* [RECORDS FOR THIS EXERCISE]:
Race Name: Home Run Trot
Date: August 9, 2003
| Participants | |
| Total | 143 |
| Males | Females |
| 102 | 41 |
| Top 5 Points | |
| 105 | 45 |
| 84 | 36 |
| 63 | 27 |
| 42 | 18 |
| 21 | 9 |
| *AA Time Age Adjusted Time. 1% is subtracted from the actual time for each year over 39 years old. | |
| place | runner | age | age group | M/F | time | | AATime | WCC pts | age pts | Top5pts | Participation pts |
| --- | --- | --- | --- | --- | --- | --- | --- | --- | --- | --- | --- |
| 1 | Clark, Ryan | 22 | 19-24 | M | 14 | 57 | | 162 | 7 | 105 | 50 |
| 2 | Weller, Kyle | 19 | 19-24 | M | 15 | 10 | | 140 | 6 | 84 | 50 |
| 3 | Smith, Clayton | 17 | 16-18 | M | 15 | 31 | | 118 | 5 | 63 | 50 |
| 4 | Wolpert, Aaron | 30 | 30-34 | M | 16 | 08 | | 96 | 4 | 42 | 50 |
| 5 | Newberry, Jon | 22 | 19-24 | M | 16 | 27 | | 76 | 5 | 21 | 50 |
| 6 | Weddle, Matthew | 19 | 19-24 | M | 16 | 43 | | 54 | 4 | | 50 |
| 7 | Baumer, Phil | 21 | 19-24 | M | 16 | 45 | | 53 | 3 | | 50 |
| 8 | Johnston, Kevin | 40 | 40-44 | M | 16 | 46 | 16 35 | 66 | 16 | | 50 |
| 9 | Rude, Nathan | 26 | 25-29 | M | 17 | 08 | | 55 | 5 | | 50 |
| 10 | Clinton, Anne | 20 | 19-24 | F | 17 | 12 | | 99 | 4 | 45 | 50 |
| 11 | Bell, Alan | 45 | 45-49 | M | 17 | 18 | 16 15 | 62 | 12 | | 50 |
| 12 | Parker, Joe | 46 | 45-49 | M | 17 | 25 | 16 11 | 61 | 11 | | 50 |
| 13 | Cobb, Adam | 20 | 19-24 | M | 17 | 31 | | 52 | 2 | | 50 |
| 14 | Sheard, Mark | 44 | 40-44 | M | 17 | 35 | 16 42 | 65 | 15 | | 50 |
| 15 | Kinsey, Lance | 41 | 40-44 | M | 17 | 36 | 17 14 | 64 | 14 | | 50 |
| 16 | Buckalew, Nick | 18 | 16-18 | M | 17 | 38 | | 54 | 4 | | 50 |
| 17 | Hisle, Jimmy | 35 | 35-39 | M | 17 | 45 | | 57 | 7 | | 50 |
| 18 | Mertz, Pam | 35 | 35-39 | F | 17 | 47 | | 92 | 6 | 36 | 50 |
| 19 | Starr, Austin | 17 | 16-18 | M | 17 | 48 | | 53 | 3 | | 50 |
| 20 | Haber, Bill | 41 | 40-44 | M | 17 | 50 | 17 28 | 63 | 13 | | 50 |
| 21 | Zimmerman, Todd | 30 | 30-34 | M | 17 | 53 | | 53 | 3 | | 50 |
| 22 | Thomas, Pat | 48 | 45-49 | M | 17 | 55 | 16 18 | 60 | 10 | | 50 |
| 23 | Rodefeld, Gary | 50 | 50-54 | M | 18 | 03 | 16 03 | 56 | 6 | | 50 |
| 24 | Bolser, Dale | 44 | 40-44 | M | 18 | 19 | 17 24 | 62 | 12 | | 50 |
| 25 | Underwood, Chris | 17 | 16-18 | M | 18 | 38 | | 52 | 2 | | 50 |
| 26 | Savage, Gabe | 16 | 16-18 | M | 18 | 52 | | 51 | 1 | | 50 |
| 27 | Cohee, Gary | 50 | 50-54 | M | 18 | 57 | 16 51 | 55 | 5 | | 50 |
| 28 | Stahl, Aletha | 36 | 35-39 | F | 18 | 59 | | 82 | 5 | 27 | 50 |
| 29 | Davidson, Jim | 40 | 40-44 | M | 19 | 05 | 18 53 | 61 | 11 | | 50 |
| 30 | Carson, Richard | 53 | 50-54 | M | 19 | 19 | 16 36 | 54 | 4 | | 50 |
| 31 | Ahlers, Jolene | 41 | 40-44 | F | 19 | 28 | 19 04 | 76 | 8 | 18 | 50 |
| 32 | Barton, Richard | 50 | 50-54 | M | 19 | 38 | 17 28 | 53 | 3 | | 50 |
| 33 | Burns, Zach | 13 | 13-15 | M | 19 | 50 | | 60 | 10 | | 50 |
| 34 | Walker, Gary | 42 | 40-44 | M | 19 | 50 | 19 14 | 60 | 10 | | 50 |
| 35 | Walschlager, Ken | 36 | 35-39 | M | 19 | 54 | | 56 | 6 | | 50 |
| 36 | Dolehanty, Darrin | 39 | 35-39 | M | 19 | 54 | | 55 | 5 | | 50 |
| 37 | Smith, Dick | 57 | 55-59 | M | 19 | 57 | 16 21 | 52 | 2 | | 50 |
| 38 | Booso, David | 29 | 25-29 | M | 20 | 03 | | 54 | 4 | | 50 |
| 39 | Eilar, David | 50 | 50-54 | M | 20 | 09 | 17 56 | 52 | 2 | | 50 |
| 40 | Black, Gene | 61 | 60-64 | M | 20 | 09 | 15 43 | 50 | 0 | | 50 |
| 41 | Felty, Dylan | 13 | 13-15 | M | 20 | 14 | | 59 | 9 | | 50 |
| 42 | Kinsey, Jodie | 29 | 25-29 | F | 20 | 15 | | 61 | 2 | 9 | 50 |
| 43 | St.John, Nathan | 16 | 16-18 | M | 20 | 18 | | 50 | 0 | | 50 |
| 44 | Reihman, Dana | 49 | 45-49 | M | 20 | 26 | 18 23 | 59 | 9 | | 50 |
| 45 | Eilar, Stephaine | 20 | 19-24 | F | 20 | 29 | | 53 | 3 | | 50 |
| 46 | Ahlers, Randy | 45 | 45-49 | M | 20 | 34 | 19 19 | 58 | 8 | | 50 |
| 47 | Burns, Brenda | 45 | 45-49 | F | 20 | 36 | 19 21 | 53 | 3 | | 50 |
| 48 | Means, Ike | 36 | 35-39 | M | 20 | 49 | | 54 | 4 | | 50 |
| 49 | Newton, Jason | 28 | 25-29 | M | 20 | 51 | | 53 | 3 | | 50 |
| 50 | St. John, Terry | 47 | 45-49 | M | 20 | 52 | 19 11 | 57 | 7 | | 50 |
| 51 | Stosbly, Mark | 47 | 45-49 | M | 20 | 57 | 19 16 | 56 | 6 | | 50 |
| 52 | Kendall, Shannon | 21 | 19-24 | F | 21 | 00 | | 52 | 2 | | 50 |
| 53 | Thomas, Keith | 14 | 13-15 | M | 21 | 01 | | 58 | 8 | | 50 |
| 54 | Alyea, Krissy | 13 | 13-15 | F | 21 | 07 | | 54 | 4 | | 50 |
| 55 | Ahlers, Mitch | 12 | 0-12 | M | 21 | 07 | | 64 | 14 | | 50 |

* [PROBLEM]:
The answer should hold the lines from the one containing "St.John, Nathan |" through the end of the entries above, set down exactly, with both ends included.

* [EXERCISE OUTPUT]:
| 43 | St.John, Nathan | 16 | 16-18 | M | 20 | 18 | | 50 | 0 | | 50 |
| 44 | Reihman, Dana | 49 | 45-49 | M | 20 | 26 | 18 23 | 59 | 9 | | 50 |
| 45 | Eilar, Stephaine | 20 | 19-24 | F | 20 | 29 | | 53 | 3 | | 50 |
| 46 | Ahlers, Randy | 45 | 45-49 | M | 20 | 34 | 19 19 | 58 | 8 | | 50 |
| 47 | Burns, Brenda | 45 | 45-49 | F | 20 | 36 | 19 21 | 53 | 3 | | 50 |
| 48 | Means, Ike | 36 | 35-39 | M | 20 | 49 | | 54 | 4 | | 50 |
| 49 | Newton, Jason | 28 | 25-29 | M | 20 | 51 | | 53 | 3 | | 50 |
| 50 | St. John, Terry | 47 | 45-49 | M | 20 | 52 | 19 11 | 57 | 7 | | 50 |
| 51 | Stosbly, Mark | 47 | 45-49 | M | 20 | 57 | 19 16 | 56 | 6 | | 50 |
| 52 | Kendall, Shannon | 21 | 19-24 | F | 21 | 00 | | 52 | 2 | | 50 |
| 53 | Thomas, Keith | 14 | 13-15 | M | 21 | 01 | | 58 | 8 | | 50 |
| 54 | Alyea, Krissy | 13 | 13-15 | F | 21 | 07 | | 54 | 4 | | 50 |
| 55 | Ahlers, Mitch | 12 | 0-12 | M | 21 | 07 | | 64 | 14 | | 50 |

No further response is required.